Well, the black one is, anyway. Logitech sent us the white version of the K400, whose overwhelming whiteness is a little much for the living room. The pristine aesthetic is especially prone to being stained by Cheeto dust and other snack residue.
I’ve seen the black version of the K400 in person, and it’s a lot more understated despite having a graphic on the touchpad. That variant is well worth the extra $2 over the cheaper white model. Don’t just take my word for it, either; Newegg has 327 user reviews of the black version but only four of the white model.
Coloring aside, one of the most striking things about the K400 is how light it is. The keyboard weighs only 0.89 lbs (405 g) according to my kitchen scale. It’s easy to pick up with one hand and comfortable to keep propped on one’s lap.
The K400’s plastic body keeps the weight low, but it’s also a little flimsy. The keyboard bends visibly when held from one side, and the entire body can be twisted with only moderate effort. Our sample is curved slightly, as well. The middle of the keyboard bows up, causing visible flex under heavy-handed typing. My last HTPC keyboard was an Enermax Aurora Micro Wireless, whose aluminum body is much stiffer. But I also paid $80 for the thing, and it’s about twice the weight of the K400. On the couch, at least, the difference in weight is more noticeable than the difference in rigidity.
At 13.9″ (354 mm) wide, the K400 is a few inches narrower than a full-sized desktop keyboard. The integrated touchpad takes up a fair amount of room, resulting in some shrinkage for the key area. Even with a pared-down, laptop-style layout, the alpha key area is 6% narrower and 7% shorter than our full-sized reference. My XL-sized mitts don’t feel overly cramped when typing, but my fingers do feel a bit squished together when resting on the WASD triangle.
For brief bouts of typing, the smaller footprint isn’t a problem. Neither is the mediocre key feel. However, I couldn’t bring myself to write this review on the K400. The key action is too mushy, and the tactile feedback is too vague.
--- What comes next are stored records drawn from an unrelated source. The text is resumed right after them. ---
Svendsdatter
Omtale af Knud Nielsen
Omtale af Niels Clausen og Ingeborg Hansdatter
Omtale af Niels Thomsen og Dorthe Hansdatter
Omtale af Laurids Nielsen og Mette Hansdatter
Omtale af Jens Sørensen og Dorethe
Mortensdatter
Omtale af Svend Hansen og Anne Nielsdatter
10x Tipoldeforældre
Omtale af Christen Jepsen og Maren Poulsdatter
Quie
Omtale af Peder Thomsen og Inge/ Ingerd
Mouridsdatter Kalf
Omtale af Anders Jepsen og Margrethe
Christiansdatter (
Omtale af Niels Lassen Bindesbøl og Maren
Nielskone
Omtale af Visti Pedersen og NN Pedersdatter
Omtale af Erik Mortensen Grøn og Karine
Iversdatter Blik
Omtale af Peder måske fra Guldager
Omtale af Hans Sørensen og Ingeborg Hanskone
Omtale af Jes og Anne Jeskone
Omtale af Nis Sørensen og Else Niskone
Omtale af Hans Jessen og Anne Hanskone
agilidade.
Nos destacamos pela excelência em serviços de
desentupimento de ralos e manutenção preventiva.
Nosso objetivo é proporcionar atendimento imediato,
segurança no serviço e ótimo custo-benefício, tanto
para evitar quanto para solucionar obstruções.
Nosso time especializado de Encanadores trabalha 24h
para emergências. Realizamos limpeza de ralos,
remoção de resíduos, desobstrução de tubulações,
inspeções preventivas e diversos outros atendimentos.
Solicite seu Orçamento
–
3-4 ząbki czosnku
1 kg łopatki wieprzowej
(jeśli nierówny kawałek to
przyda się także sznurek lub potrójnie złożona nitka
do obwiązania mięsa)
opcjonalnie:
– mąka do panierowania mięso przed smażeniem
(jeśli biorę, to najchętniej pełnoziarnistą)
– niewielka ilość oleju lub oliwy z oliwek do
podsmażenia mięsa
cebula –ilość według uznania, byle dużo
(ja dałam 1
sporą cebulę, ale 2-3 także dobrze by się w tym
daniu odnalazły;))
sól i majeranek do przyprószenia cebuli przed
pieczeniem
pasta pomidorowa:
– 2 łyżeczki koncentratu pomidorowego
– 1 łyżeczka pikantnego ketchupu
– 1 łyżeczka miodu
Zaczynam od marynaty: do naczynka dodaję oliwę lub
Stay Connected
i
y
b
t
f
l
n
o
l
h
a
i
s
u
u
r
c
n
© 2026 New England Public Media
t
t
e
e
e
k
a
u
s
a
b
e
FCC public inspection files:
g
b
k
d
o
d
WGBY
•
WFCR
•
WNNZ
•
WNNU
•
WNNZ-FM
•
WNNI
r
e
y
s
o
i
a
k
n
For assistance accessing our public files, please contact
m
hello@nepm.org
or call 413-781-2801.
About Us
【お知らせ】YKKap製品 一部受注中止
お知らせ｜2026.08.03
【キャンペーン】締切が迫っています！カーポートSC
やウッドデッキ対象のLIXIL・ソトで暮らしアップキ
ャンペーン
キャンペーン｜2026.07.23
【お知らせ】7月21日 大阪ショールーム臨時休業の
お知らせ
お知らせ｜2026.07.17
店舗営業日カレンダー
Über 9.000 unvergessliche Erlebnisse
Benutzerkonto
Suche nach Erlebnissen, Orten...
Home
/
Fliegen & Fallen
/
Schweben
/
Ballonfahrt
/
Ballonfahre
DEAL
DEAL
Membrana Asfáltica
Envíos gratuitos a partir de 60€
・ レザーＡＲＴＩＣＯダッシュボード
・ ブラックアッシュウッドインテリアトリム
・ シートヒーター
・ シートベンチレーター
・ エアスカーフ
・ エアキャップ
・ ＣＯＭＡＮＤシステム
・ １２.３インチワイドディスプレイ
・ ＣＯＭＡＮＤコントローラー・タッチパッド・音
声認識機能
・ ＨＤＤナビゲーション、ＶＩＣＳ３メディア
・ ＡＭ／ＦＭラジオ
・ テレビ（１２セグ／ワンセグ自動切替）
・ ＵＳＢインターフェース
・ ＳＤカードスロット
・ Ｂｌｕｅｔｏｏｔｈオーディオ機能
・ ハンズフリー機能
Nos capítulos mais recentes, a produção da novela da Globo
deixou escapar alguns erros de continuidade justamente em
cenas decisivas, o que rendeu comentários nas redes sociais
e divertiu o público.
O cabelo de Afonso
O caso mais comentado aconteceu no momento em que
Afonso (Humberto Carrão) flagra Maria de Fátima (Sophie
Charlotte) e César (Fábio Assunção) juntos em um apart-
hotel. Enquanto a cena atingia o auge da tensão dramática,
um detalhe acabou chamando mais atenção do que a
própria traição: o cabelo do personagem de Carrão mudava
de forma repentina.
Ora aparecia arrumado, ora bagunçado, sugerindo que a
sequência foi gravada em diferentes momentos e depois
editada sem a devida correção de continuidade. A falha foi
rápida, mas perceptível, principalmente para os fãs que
I’m not just spoiled by desktop keyboards with mechanical key switches, either. Even Asus’ budget-priced Transformer Book T100 convertible tablet has a better key feel.
To Logitech’s credit, typing on the K400 generates very little noise. The media keys work as expected, and there’s an extra left-click button in the upper left corner. The keyboard is also loaded with function keys tied to Win8 features like search, settings, and application switching. I found the app switching button especially useful, mostly because the associated gesture is unreliable. Which brings us to the touchpad…
The touchpad’s surface is recessed about one millimeter into the keyboard. That might not sound like a lot, but it feels like a big drop when executing Win8 gestures that require dragging one’s finger onto the touchpad from an outside edge. My finger doesn’t always hit the very edge of the tracking surface as it drops down, which seems to impair the recognition of those gestures. App switching is affected, as is access to the Charms bar and application menu.
Otherwise, the keyboard’s gesture support is good. The usual assortment of two-finger gestures work right out of the box, with no need to install drivers. The 3.5″ tracking are doesn’t feel too constrained, but I wish there were a coasting option to extend two-finger scrolling.
I also wish the cursor tracking felt tighter. My fingertip glides across the smooth touchpad surface with ease, but the on-screen cursor lags noticeably. It’s almost as if the cursor is sliding on ice. Fortunately, there doesn’t seem to be any latency associated with the keyboard response. I didn’t notice any obvious signs of input lag while playing Battlefield 4 with the K400 (and a separate mouse).
The K400 interfaces with the host PC via Logitech’s Unifying receiver. This dongle plugs into a USB port and is capable of communicating with multiple devices over a 2.4GHz wireless connection. The dongle itself is tiny; in the picture above, it’s plugged into the USB port extender that also comes in the box. Below, you can see the dongle tucked into the battery compartment door.
Logitech says the K400 works up to 33′ (10 m) away from the receiver, which matches my real-world impressions. The wireless connection even works without line of sight to the receiver.
I haven’t spent enough time with the K400 to confirm Logitech’s claim that the keyboard’s AA batteries are good for two million keystrokes, or about one year of use. However, I can verify that the keyboard’s power-saving measures are unobtrusive. Even after being left idle for days, the K400 still responds quickly to both keyboard and touchpad input. Folks who want to conserve power further can turn the keyboard off completely using a switch located on the front edge.
The K400 isn’t perfect. Compromises are required to squeeze a keyboard and touchpad into a lightweight, wireless package that retails for $40 or less. But those tradeoffs are reasonable for home-theater PC duty, especially considering the bargain price. Logitech’s other wireless keyboard and touchpad combo, the TK820, sells for $100—more than twice the price of the K400.
Anyone shopping for an affordable wireless keyboard and touchpad combo should have the K400 on their short list. This certainly isn’t the nicest keyboard around, but the K400 is good enough for occasional use, and it’s a solid value overall.